__Task directions__: Skipping each picture, output the entries exactly as they stand below.

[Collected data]
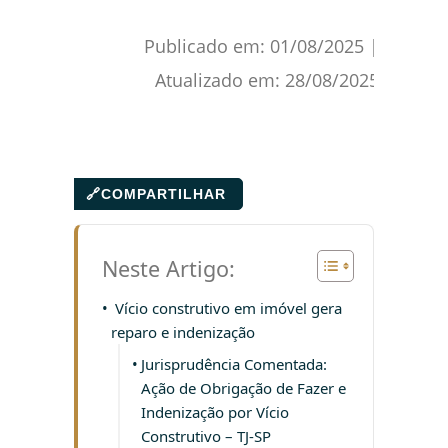
Publicado em:
01/08/2025
|
Atualizado em:
28/08/2025
🔗
COMPARTILHAR
Neste Artigo:
Vício construtivo em imóvel gera
reparo e indenização
Jurisprudência Comentada:
Ação de Obrigação de Fazer e
Indenização por Vício
Construtivo – TJ-SP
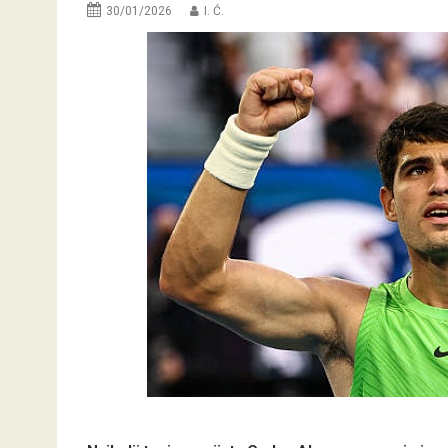
30/01/2026
I. Ć.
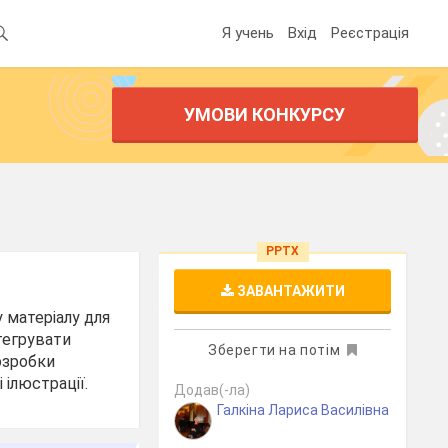
Я учень
Вхід
Реєстрація
УМОВИ КОНКУРСУ
PPTX
ЗАВАНТАЖИТИ
у матеріалу для
тегрувати
Зберегти на потім
розробки
 ілюстрації.
Додав(-ла)
Галкіна Лариса Василівна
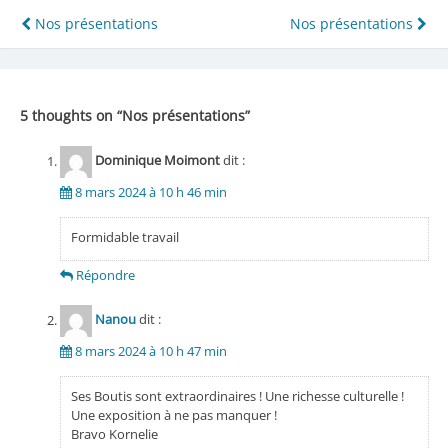
Navigation
Nos présentations
Nos présentations
de
l’article
5 thoughts on “
Nos présentations
”
Dominique Moimont
dit :
8 mars 2024 à 10 h 46 min
Formidable travail
Répondre
Nanou
dit :
8 mars 2024 à 10 h 47 min
Ses Boutis sont extraordinaires ! Une richesse culturelle !
Une exposition à ne pas manquer !
Bravo Kornelie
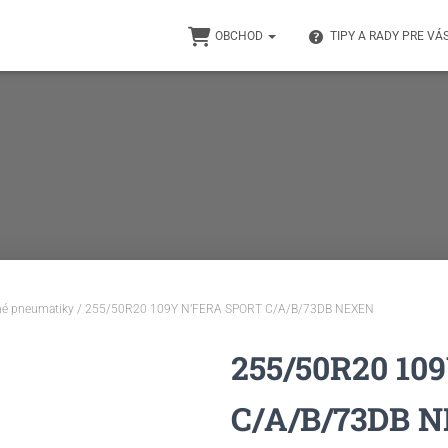
OBCHOD
TIPY A RADY PRE VÁ
né pneumatiky
/ 255/50R20 109Y N’FERA SPORT C/A/B/73DB NEXEN
255/50R20 10
C/A/B/73DB 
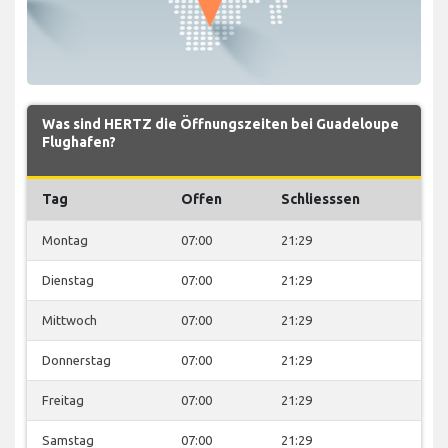
Was sind HERTZ die Öffnungszeiten bei Guadeloupe
Flughafen?
Tag
Offen
Schliesssen
Montag
07:00
21:29
Dienstag
07:00
21:29
Mittwoch
07:00
21:29
Donnerstag
07:00
21:29
Freitag
07:00
21:29
Samstag
07:00
21:29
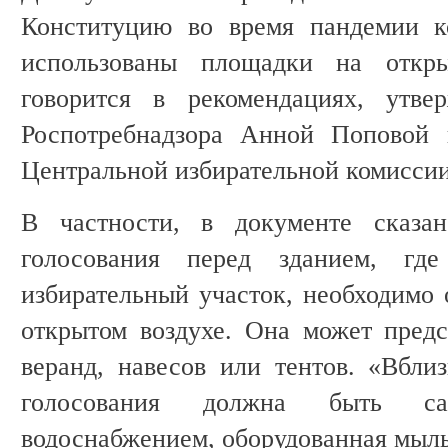
Конституцию во время пандемии к
использованы площадки на откр
говорится в рекомендациях, утве
Роспотребнадзора Анной Поповой 
Центральной избирательной комисси
В частности, в документе сказан
голосования перед зданием, где
избирательный участок, необходимо 
открытом воздухе. Она может предс
веранд, навесов или тентов. «Вбл
голосования должна быть са
водоснабжением, оборудованная мы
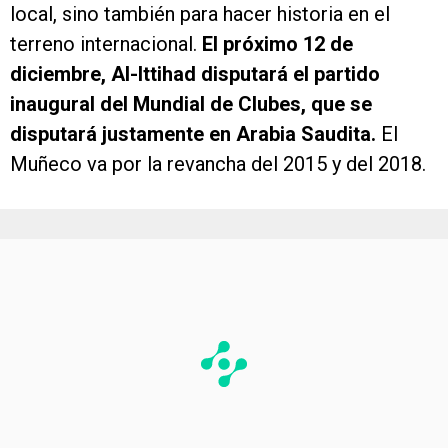
local, sino también para hacer historia en el
terreno internacional.
El próximo 12 de
diciembre, Al-Ittihad disputará el partido
inaugural del Mundial de Clubes, que se
disputará justamente en Arabia Saudita.
El
Muñeco va por la revancha del 2015 y del 2018.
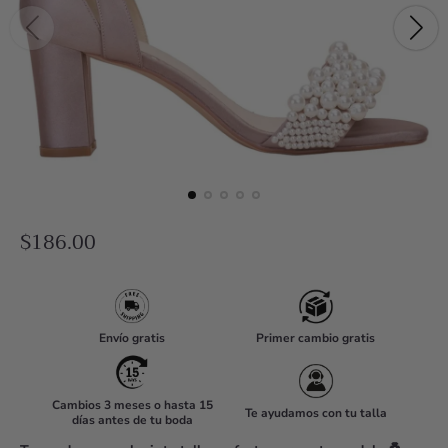
R
$186.00
e
g
u
Envío gratis
Primer cambio gratis
l
a
r
Cambios 3 meses o hasta 15
Te ayudamos con tu talla
días antes de tu boda
p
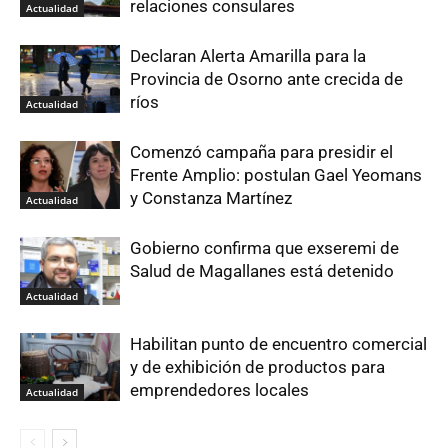
relaciones consulares
Actualidad
Declaran Alerta Amarilla para la
Provincia de Osorno ante crecida de
ríos
Actualidad
Comenzó campaña para presidir el
Frente Amplio: postulan Gael Yeomans
y Constanza Martínez
Actualidad
Gobierno confirma que exseremi de
Salud de Magallanes está detenido
Actualidad
Habilitan punto de encuentro comercial
y de exhibición de productos para
emprendedores locales
Actualidad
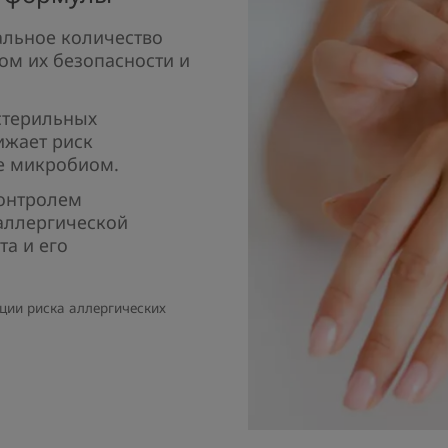
альное количество
ом их безопасности и
стерильных
ижает риск
е микробиом.​
контролем
аллергической
та и его
ции риска аллергических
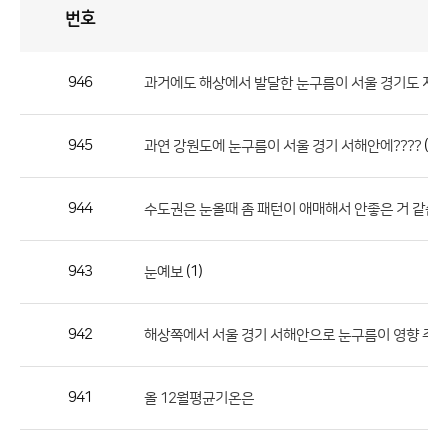
번호
자
유
토
론
게
시
판
946
과거에도 해상에서 발달한 눈구름이 서울 경기도 지역에도..
자
유
945
(2)
과연 강원도에 눈구름이 서울 경기 서해안에????
토
론
게
944
수도권은 눈올때 좀 패턴이 애매해서 안좋은 거 같습니
시
판
943
(1)
눈예보
으
로
942
해상쪽에서 서울 경기 서해안으로 눈구름이 영향 주
번
호,
제
941
올 12월평균기온은
목,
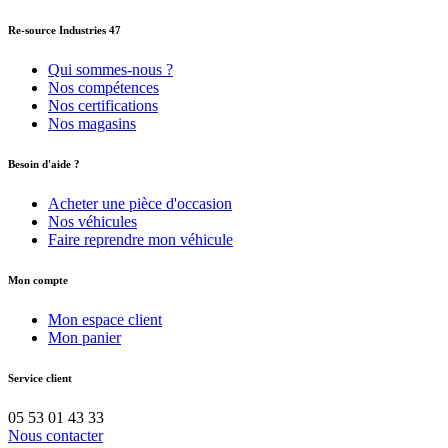
Re-source Industries 47
Qui sommes-nous ?
Nos compétences
Nos certifications
Nos magasins
Besoin d'aide ?
Acheter une pièce d'occasion
Nos véhicules
Faire reprendre mon véhicule
Mon compte
Mon espace client
Mon panier
Service client
05 53 01 43 33
Nous contacter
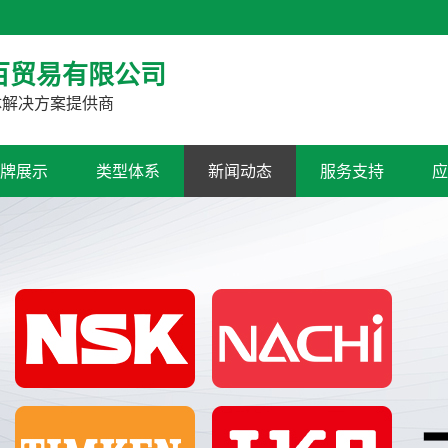
！
百贸易有限公司
体解决方案提供商
牌展示
类型体系
新闻动态
服务支持
应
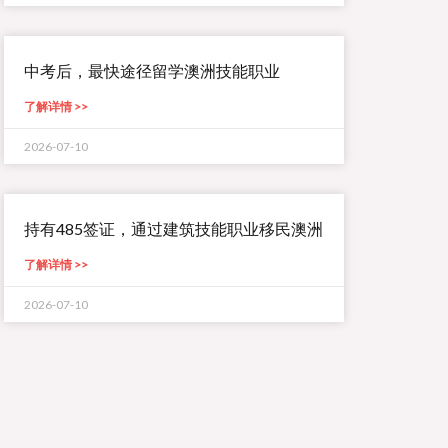
中考后，最快途径留学澳洲技能职业
了解详情 >>
2026-07-10
持有485签证，通过建筑技能职业移民澳洲
了解详情 >>
2026-07-10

__Written response__:
Publicado em:
01/08/2025
|
Atualizado em:
28/08/2025
🔗
COMPARTILHAR
Neste Artigo:
Vício construtivo em imóvel gera
reparo e indenização
Jurisprudência Comentada:
Ação de Obrigação de Fazer e
Indenização por Vício
Construtivo – TJ-SP
30/01/2026
I. Ć.
Я учень
Вхід
Реєстрація
УМОВИ КОНКУРСУ
PPTX
ЗАВАНТАЖИТИ
у матеріалу для
тегрувати
Зберегти на потім
розробки
 ілюстрації.
Додав(-ла)
Галкіна Лариса Василівна
Navigation
Nos présentations
Nos présentations
de
l’article
5 thoughts on “
Nos présentations
”
Dominique Moimont
dit :
8 mars 2024 à 10 h 46 min
Formidable travail
Répondre
Nanou
dit :
8 mars 2024 à 10 h 47 min
Ses Boutis sont extraordinaires ! Une richesse culturelle !
Une exposition à ne pas manquer !
Bravo Kornelie
OBCHOD
TIPY A RADY PRE VÁ
né pneumatiky
/ 255/50R20 109Y N’FERA SPORT C/A/B/73DB NEXEN
255/50R20 10
C/A/B/73DB 
Was sind HERTZ die Öffnungszeiten bei Guadeloupe
Flughafen?
Tag
Offen
Schliesssen
Montag
07:00
21:29
Dienstag
07:00
21:29
Mittwoch
07:00
21:29
Donnerstag
07:00
21:29
Freitag
07:00
21:29
Samstag
07:00
21:29
Конституцию во время пандемии к
использованы площадки на откр
говорится в рекомендациях, утве
Роспотребнадзора Анной Поповой 
Центральной избирательной комисси
В частности, в документе сказан
голосования перед зданием, где
избирательный участок, необходимо 
открытом воздухе. Она может предс
веранд, навесов или тентов. «Вбл
голосования должна быть са
водоснабжением, оборудованная мы
local, sino también para hacer historia en el
terreno internacional.
El próximo 12 de
diciembre, Al-Ittihad disputará el partido
inaugural del Mundial de Clubes, que se
disputará justamente en Arabia Saudita.
El
Muñeco va por la revancha del 2015 y del 2018.
R
$186.00
e
g
u
Envío gratis
Primer cambio gratis
l
a
r
Cambios 3 meses o hasta 15
Te ayudamos con tu talla
días antes de tu boda
p
relaciones consulares
Actualidad
Declaran Alerta Amarilla para la
Provincia de Osorno ante crecida de
ríos
Actualidad
Comenzó campaña para presidir el
Frente Amplio: postulan Gael Yeomans
y Constanza Martínez
Actualidad
Gobierno confirma que exseremi de
Salud de Magallanes está detenido
Actualidad
Habilitan punto de encuentro comercial
y de exhibición de productos para
emprendedores locales
Actualidad
альное количество
ом их безопасности и
стерильных
ижает риск
е микробиом.​
контролем
аллергической
та и его
ции риска аллергических
번호
자
유
토
론
게
시
판
946
과거에도 해상에서 발달한 눈구름이 서울 경기도 지역에도..
자
유
945
(2)
과연 강원도에 눈구름이 서울 경기 서해안에????
토
론
게
944
수도권은 눈올때 좀 패턴이 애매해서 안좋은 거 같습니
시
판
943
(1)
눈예보
으
로
942
해상쪽에서 서울 경기 서해안으로 눈구름이 영향 주
번
호,
제
941
올 12월평균기온은
목,
Re-source Industries 47
Qui sommes-nous ?
Nos compétences
Nos certifications
Nos magasins
Besoin d'aide ?
Acheter une pièce d'occasion
Nos véhicules
Faire reprendre mon véhicule
Mon compte
Mon espace client
Mon panier
Service client
05 53 01 43 33
Nous contacter
！
百贸易有限公司
体解决方案提供商
牌展示
类型体系
新闻动态
服务支持
应
中考后，最快途径留学澳洲技能职业
了解详情 >>
2026-07-10
持有485签证，通过建筑技能职业移民澳洲
了解详情 >>
2026-07-10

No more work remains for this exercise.